Outliers
"Outliers" are values that "lie outside" the other values.
When we collect data sometimes there are values that are "far away" from the main group of data ... what do we do with them?
Example: Long Jump
A new coach has been working with the Long Jump team this month, and the athletes' performance has changed.
Augustus can now jump 0.15m further, June and Carol can jump 0.06m further.
Here are all the results:
- Augustus: +0.15m
- Tom: +0.11m
- June: +0.06m
- Carol: +0.06m
- Bob: + 0.12m
- Sam: -0.56m
Oh no! Sam got worse.
Here are the results on the number line:
The mean is:
(0.15+0.11+0.06+0.06+0.12-0.56) / 6 = -0.06 / 6 = -0.01m
So, on average the performance went DOWN.
The coach is obviously useless ... right?
Sam's result is an "Outlier" ... what if we remove Sam's result?
Example: Long Jump (continued)
Let us try the results WITHOUT Sam:
Mean = (0.15+0.11+0.06+0.06+0.12)/5 = 0.1 m
Hey, the coach looks much better now!
But is that fair? Can we just get rid of values we don't like?
What To Do?
You need to think "why is that value over there?"
It may be quite normal to have high or low values
- Athletes can perform better or worse on different days
- Some days there is no rain, other days there can be a downpour
- People can be short or tall
Or there may be an unusual reason for extreme data
Example: Long Jump (continued)
We find out that Sam was feeling sick that day. Not the coach's fault at all.

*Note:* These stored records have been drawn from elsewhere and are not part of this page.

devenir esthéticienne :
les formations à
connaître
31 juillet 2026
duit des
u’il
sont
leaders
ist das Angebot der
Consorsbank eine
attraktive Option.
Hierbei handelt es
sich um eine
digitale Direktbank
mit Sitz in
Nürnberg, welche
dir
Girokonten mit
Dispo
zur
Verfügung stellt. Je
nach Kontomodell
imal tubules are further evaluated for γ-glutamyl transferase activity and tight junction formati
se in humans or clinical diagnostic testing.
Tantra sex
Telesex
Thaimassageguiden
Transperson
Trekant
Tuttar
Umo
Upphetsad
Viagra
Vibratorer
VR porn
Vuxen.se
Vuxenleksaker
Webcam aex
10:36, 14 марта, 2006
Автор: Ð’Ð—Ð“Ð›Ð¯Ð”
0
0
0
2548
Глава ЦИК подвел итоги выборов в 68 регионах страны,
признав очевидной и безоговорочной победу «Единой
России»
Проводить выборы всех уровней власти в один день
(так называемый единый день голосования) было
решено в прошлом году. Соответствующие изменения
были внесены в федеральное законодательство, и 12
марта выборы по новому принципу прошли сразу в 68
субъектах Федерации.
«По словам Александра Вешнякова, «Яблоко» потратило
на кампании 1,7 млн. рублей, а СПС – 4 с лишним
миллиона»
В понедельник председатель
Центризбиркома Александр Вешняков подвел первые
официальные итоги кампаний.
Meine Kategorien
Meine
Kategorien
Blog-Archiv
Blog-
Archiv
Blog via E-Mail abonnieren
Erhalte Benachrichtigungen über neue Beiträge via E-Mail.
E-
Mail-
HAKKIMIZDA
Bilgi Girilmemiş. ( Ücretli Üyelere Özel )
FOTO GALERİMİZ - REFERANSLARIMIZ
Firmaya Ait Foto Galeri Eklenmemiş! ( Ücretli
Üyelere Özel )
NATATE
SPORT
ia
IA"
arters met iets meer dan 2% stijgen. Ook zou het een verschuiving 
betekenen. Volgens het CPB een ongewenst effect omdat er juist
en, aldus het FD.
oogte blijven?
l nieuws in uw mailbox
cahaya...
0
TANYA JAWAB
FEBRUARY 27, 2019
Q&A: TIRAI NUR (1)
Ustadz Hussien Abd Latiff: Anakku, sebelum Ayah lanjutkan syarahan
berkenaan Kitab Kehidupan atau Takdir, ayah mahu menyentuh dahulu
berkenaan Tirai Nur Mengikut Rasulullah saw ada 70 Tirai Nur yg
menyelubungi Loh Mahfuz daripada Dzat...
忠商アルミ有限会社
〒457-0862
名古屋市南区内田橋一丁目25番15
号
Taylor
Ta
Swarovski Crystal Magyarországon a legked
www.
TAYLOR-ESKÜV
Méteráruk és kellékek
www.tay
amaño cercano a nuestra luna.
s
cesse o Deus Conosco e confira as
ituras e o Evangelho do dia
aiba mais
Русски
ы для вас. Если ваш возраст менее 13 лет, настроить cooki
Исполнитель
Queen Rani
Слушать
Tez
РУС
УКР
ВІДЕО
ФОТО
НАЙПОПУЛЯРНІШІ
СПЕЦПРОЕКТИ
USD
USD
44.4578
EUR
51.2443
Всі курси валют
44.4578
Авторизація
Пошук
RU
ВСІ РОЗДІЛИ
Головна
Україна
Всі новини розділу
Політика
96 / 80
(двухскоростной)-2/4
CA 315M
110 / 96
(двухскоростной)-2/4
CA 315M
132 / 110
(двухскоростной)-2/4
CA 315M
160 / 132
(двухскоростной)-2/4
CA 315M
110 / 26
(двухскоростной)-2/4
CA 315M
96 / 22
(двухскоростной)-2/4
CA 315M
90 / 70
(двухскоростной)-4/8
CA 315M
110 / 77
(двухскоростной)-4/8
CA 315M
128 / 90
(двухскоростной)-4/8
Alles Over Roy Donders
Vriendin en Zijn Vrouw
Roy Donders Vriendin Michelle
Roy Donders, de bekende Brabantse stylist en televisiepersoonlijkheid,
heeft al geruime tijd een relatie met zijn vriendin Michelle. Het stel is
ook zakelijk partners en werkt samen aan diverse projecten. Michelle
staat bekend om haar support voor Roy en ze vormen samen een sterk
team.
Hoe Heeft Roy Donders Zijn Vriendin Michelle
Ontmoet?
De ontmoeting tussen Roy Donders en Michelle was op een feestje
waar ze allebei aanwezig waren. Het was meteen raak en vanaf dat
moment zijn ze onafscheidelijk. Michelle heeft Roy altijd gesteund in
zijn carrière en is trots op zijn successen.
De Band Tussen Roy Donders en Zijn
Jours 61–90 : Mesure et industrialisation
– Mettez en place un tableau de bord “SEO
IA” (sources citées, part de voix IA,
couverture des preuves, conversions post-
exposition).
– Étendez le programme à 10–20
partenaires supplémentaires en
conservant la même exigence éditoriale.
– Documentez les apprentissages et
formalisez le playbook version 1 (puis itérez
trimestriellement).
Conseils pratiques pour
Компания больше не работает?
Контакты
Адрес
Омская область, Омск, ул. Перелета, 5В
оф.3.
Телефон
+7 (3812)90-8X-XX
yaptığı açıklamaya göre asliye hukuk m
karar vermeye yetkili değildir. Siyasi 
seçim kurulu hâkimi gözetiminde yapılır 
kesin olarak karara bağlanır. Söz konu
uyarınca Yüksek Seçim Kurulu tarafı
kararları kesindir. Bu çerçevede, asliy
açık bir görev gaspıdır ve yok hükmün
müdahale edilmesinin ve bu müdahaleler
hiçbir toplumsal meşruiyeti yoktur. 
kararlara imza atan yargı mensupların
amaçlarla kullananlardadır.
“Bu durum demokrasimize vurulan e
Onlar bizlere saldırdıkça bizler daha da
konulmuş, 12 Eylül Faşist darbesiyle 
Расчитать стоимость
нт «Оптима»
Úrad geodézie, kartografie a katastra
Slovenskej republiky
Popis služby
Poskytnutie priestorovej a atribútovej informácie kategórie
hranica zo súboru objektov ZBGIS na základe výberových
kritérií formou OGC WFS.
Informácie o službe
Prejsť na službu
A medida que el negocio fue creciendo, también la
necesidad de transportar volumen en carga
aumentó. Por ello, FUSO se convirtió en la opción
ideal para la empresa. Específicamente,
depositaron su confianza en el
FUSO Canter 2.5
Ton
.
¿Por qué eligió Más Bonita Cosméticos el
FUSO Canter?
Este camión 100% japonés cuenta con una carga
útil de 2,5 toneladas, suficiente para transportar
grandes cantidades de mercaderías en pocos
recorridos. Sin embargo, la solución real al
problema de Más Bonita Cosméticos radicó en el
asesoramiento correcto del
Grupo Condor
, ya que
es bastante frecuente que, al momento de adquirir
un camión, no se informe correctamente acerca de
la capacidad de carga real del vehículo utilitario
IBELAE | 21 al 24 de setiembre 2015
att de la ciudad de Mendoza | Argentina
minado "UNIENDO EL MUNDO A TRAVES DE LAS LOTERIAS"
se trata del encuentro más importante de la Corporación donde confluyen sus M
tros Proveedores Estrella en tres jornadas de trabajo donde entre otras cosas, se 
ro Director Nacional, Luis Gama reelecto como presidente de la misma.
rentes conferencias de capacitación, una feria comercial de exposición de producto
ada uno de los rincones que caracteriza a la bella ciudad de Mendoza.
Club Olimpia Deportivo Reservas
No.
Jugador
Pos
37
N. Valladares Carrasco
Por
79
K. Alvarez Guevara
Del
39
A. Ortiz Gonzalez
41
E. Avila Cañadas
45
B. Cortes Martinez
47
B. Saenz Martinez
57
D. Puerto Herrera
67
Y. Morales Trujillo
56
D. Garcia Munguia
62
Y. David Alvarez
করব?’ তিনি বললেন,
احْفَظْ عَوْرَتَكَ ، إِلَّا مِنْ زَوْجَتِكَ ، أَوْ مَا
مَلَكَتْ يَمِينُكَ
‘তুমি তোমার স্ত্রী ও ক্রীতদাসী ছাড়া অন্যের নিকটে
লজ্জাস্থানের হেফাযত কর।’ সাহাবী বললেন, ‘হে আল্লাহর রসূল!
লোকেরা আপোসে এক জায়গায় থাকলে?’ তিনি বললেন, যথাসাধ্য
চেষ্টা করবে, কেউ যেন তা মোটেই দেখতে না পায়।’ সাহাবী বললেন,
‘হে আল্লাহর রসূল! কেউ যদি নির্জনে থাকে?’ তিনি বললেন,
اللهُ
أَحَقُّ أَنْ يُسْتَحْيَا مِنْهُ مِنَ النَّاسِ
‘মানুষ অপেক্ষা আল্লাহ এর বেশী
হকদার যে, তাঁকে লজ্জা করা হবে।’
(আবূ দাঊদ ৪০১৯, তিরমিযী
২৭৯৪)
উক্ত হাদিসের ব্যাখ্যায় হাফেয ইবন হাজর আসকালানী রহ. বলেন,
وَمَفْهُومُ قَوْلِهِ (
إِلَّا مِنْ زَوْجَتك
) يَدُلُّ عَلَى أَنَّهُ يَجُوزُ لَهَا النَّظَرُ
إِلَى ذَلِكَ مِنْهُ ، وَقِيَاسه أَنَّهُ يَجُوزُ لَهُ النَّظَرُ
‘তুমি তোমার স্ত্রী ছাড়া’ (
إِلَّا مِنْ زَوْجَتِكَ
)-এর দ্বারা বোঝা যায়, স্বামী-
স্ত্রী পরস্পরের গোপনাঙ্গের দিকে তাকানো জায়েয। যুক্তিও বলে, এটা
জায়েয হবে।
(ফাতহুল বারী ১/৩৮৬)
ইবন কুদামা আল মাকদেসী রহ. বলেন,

So it is good in this case to remove Sam's result.
When we remove outliers we are changing the data, it is no longer "pure", so we shouldn't just get rid of the outliers without a good reason!
And when we do get rid of them, we should explain what we are doing and why.
Mean, Median and Mode
We saw how outliers affect the mean, but what about the median or mode?
Example: Long Jump (continued)
The median ("middle" value):
- including Sam is: 0.085
- without Sam is: 0.11 (went up a little)
The mode (the most common value):
- including Sam is: 0.06
- without Sam is: 0.06 (stayed the same)
The mode and median didn't change very much.
They also stayed around where most of the data is.
So it seems that outliers have the biggest effect on the mean, and not so much on the median or mode.
Hint: calculate the median and mode when you have outliers.
You can also try the Geometric Mean and Harmonic Mean, they may work better.